When we hold the two in tension we live in the dual reality of the Christian life. If we overdo the humility of obedience we may come to believe our suffering justifies us. It does not. Only the blood of the Lamb can wash away our stain of sin.
If we overemphasize the joy of being lifted up with our Lord we can veer off into arrogance.
The principles are not troublesome to the mind . . . but living them out in the flesh, aye, there’s the rub. The issue is where we train our gaze. Those Israelites of old, embarking on their flight from Egypt, looked down at their feet and stumbled immediately into sin.

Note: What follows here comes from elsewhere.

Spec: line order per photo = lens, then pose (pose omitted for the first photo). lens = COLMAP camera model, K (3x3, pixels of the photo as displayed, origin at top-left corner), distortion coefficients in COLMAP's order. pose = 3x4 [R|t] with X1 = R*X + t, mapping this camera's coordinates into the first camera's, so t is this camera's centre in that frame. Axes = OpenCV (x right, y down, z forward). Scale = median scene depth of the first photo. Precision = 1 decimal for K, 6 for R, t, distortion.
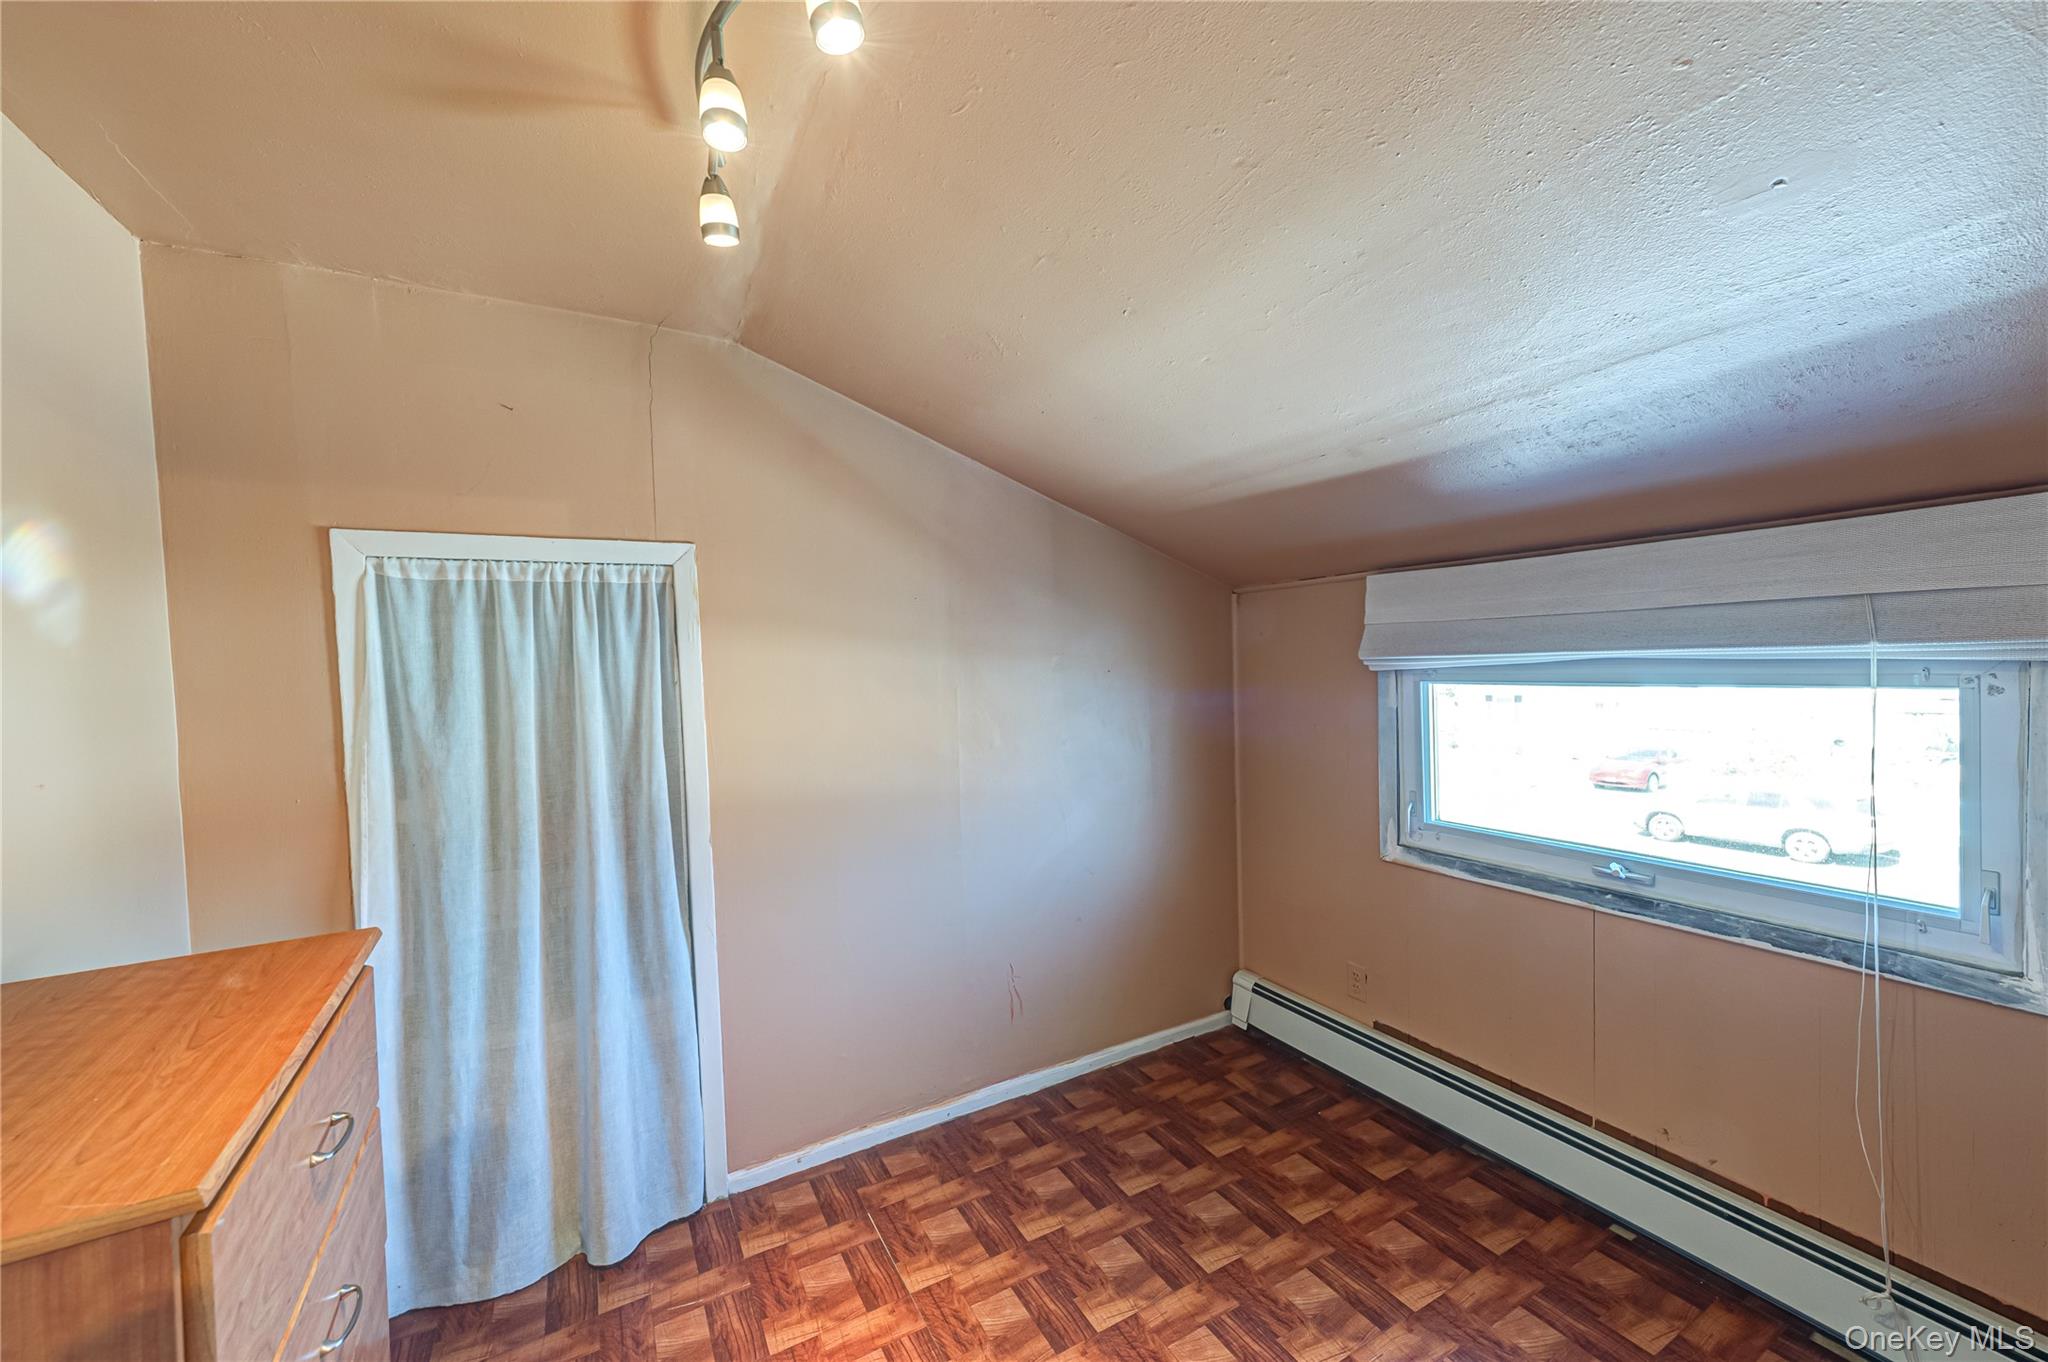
lens RADIAL K [[798.0, 0, 1045.3], [0, 798.0, 686.6], [0, 0, 1]] dist [0.002775, 0.000200]
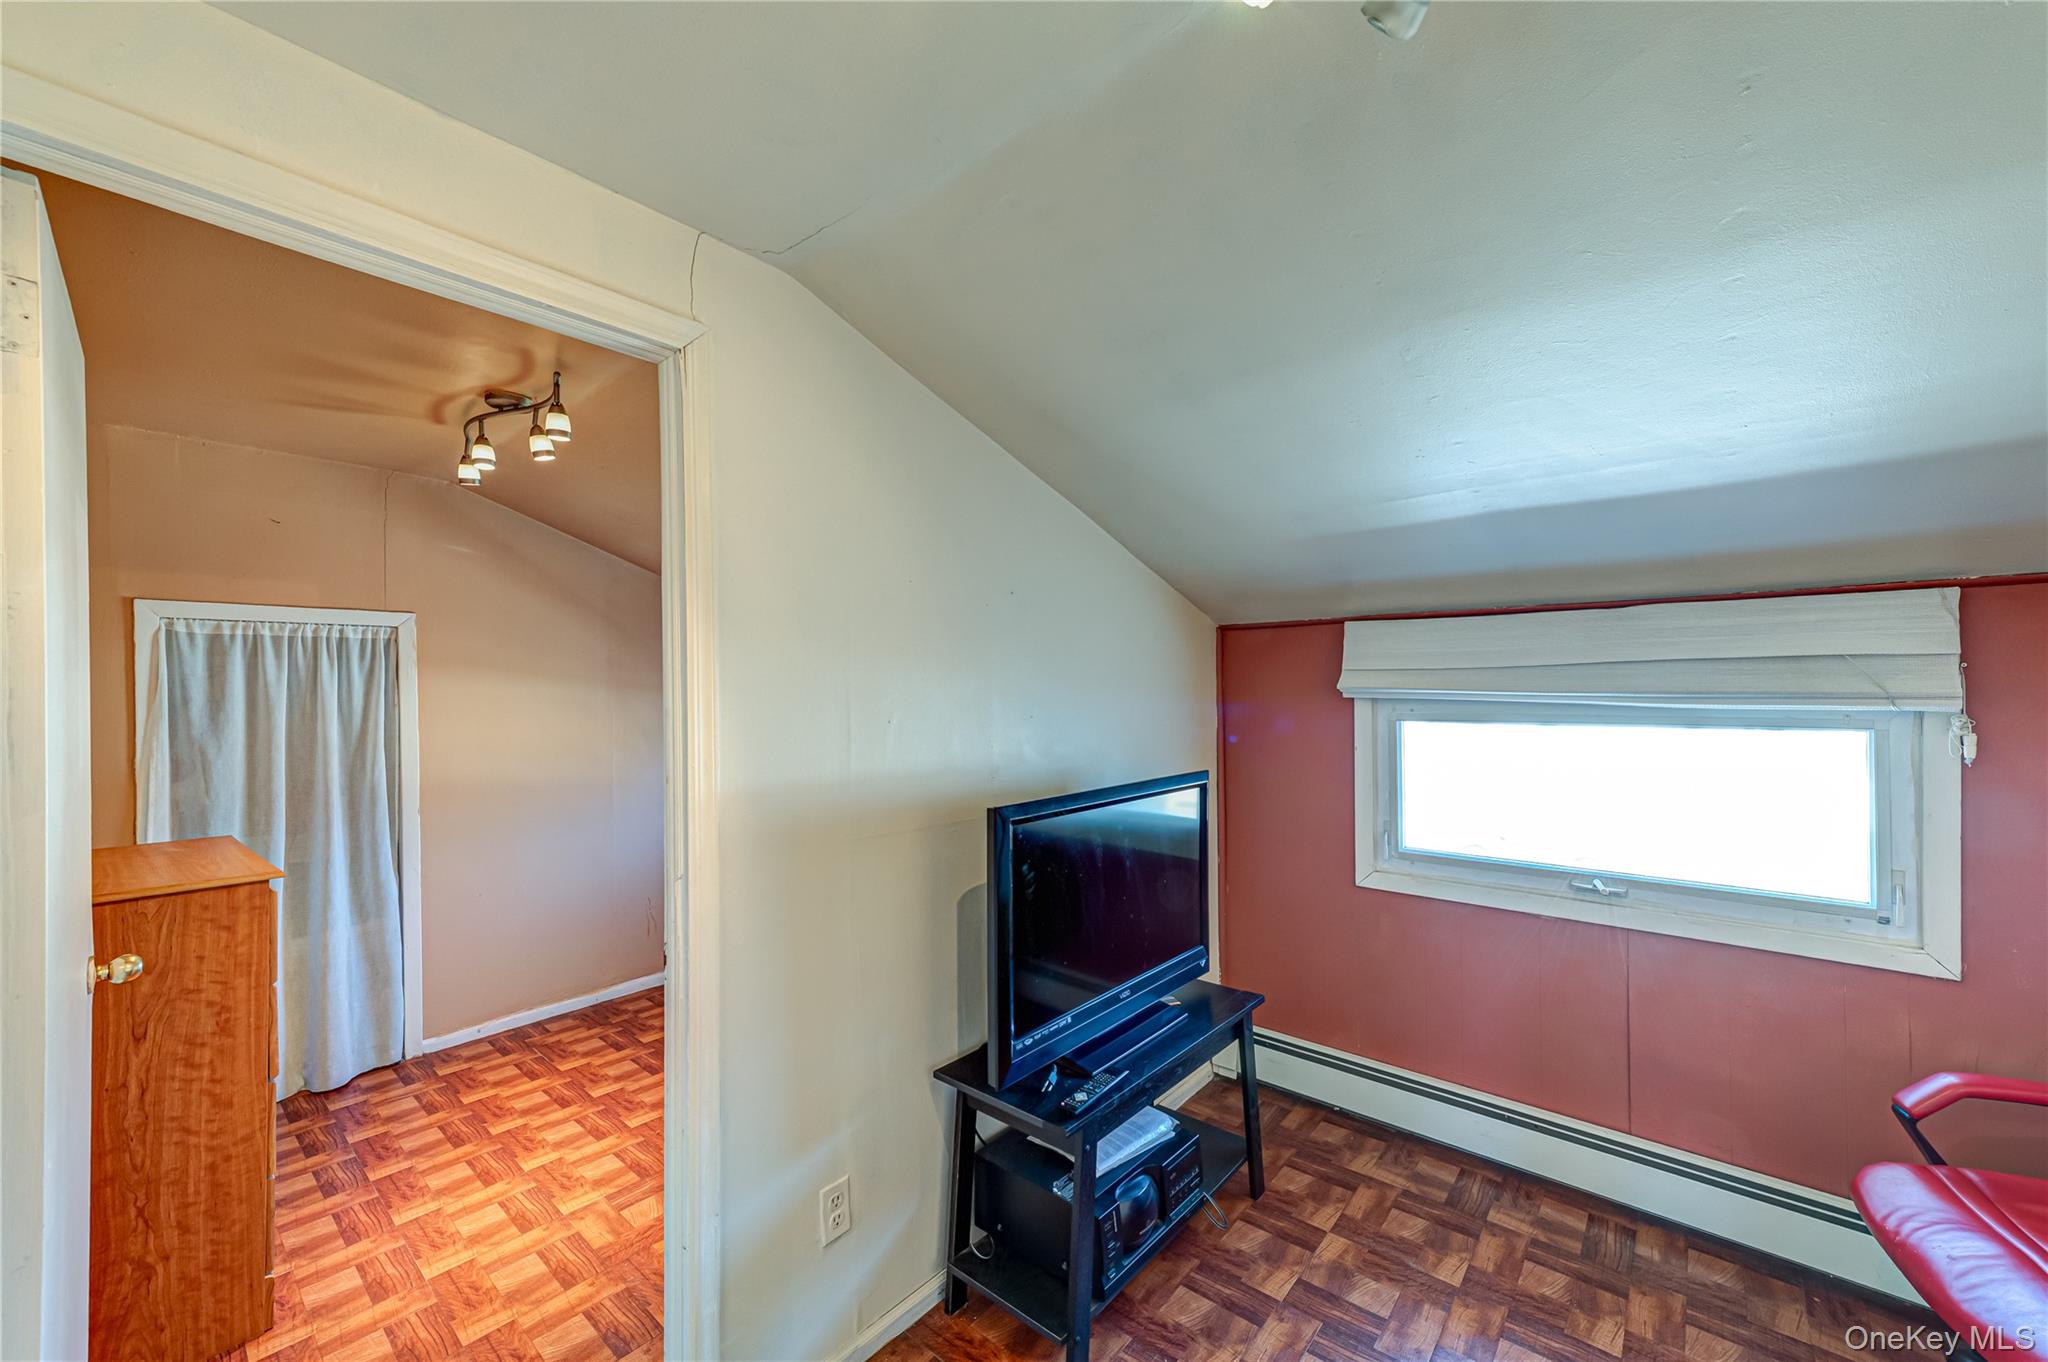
lens RADIAL K [[798.0, 0, 1045.3], [0, 798.0, 686.6], [0, 0, 1]] dist [0.002775, 0.000200]
pose [[0.939900, 0.020507, 0.340833, 0.178504], [-0.006469, 0.999085, -0.042272, 0.017189], [-0.341388, 0.037527, 0.939173, -0.865233]]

Had they kept their eyes fixed on the Promised Land just beyond the horizon they would have remained sure-footed as they made their way through the wilderness.

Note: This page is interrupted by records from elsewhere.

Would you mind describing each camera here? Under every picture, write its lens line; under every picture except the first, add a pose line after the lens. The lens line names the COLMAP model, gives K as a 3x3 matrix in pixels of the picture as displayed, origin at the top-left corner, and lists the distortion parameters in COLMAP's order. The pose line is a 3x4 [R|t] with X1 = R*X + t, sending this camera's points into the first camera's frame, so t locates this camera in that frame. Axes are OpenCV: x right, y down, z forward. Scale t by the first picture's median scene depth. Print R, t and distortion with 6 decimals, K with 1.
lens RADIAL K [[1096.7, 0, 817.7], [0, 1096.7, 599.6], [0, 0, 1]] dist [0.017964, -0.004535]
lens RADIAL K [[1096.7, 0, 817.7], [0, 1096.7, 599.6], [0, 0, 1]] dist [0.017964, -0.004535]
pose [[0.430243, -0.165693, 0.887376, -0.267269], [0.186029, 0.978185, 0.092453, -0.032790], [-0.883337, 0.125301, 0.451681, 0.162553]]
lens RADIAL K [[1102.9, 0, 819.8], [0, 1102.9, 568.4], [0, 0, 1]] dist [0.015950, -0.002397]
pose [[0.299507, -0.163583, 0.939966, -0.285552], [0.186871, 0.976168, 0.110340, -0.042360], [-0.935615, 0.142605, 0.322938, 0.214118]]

For us, the cross of Christ is the bright beacon. We will not keep it in view if we fall in with a culture drunk on a fiction of rights. Only half-a-century ago a U.S. president declared, “Ask not what your country can do for you; ask what you can do for your country.”
The thunderous applause had scarcely died when politicians of both parties began telling citizens of rights they never knew they had and how by voting the right way they would fix all their wrongs. It was not always thus.
In a less sensitive age, some let their feelings be known even when one of high rank was involved. One such was General McClellan. President Lincoln paid a call at McClellan’s home to consult him on a military matter.
The general was away at a reception. Lincoln waited some considerable time. When McClellan at last returned he was informed immediately that the president was waiting to see him. And he proceeded down the hall and up the stairs to his chamber and sent word to Lincoln, waiting in the parlor, that the general had gone to bed.
Lincoln never mentioned the insult but word of it leaked out. The president did not call on McClellan again until September 1862. General Lee had dealt the Union Army a stinging defeat at the second Battle of Bull Run.
The president visited McClellan this time to ask him to take charge of the dispirited and disorganized Army of the Potomac. Lincoln’s friends did ask why he would visit, to say nothing of promote, a man who had offended him so grievously.
“Why,” said Lincoln, “I would be willing to hold McClellan’s horse if only he will give victory to our army.”
Many more Union troops might have perished if the president had stood on his honor. Instead, he kept his eye on the prize, honor be damned. Something like Christ.
For my part, I thank Jesus for neglecting – no, forfeiting -- His rights. If Jesus had demanded His due He would have steered a course far wide of the cross, He would have paid no price for sin. If Jesus had kept score . . . I would be beyond hope, irretrievably lost.
But Jesus abandoned His rights and paid for my wrongs. He gave up the glory of His Father’s presence, His place in the very throne room of God, to descend to earth and accept my punishment. He emptied Himself that I might be filled. And I am filled and I will be filled.
Beloved, we can live in the dual reality of this Christian life. Our Lord was in the form of God, a perfect representation of the Father. We are made in the image of God, an image at first uncorrupted but then contaminated by sin.
If we let this mind be in us which was also in Christ Jesus . . . Let us not count equality with Christ a thing to be grasped. Let us not consider it robbery to be equal with Christ. Let us make ourselves of no reputation, taking the form of a bondservant.
And then let us be exalted with Him in our baptism . . . but exalted not for our own glory but for the glory of our Lord. We are His witnesses, washed clean to know Him and love Him and serve Him.
Our struggle to make sense of the pain and affliction in us and around us resolves itself at His cross. As good conquers evil through submission to the divine plan, crucifixion augurs resurrection and death’s decay surrenders to life’s eternal radiance.
Our suffering leads in due time to death . . . and death leads to newness of life.
And now as we approach His table we enter again and anew into the duality of life in Christ. The loaf is the broken body . . . yet the bread of life. The cup is the spilt blood . . . yet the elixir of salvation. Our victory is in Jesus, who hung on a cross; all glory be to Him. Amen.